* [Zu erledigen]: Wiederhole wortgetreu die Zeilen, beginnend mit der Zeile, die „Anomaly, NVDA_w458“ enthält, und endend mit der Zeile, die „Which category has“ enthält, beide eingeschlossen. Gib nur diese Zeilen aus.

* [Vorliegende Angaben]:
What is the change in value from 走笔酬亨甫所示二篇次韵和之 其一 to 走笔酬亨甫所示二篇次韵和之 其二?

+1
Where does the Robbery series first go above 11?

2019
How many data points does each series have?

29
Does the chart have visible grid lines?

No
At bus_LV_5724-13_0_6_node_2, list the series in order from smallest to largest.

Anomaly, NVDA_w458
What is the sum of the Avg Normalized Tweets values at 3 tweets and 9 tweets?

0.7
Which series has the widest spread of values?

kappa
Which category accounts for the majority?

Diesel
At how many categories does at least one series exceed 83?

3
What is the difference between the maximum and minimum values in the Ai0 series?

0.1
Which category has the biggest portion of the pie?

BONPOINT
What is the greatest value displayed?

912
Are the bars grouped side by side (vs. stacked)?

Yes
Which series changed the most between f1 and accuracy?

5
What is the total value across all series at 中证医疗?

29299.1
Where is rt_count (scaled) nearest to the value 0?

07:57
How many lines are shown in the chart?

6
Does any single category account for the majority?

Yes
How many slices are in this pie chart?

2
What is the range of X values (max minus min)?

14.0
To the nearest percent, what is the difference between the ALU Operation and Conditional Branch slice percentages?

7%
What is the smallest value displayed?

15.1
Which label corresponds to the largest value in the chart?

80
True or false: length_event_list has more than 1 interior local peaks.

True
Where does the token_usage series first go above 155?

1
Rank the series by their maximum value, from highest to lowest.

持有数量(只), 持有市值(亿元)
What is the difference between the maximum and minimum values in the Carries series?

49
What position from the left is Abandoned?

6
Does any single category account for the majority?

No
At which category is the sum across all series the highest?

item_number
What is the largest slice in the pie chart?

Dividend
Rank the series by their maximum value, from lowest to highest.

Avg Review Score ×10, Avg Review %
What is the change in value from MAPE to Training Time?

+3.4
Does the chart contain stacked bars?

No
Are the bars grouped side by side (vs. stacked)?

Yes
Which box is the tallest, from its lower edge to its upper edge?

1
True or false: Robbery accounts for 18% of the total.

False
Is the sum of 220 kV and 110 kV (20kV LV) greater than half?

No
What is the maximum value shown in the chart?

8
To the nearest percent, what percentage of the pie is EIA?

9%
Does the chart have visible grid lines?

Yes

* [Antwort]:
Anomaly, NVDA_w458
What is the sum of the Avg Normalized Tweets values at 3 tweets and 9 tweets?

0.7
Which series has the widest spread of values?

kappa
Which category accounts for the majority?

Diesel
At how many categories does at least one series exceed 83?

3
What is the difference between the maximum and minimum values in the Ai0 series?

0.1
Which category has the biggest portion of the pie?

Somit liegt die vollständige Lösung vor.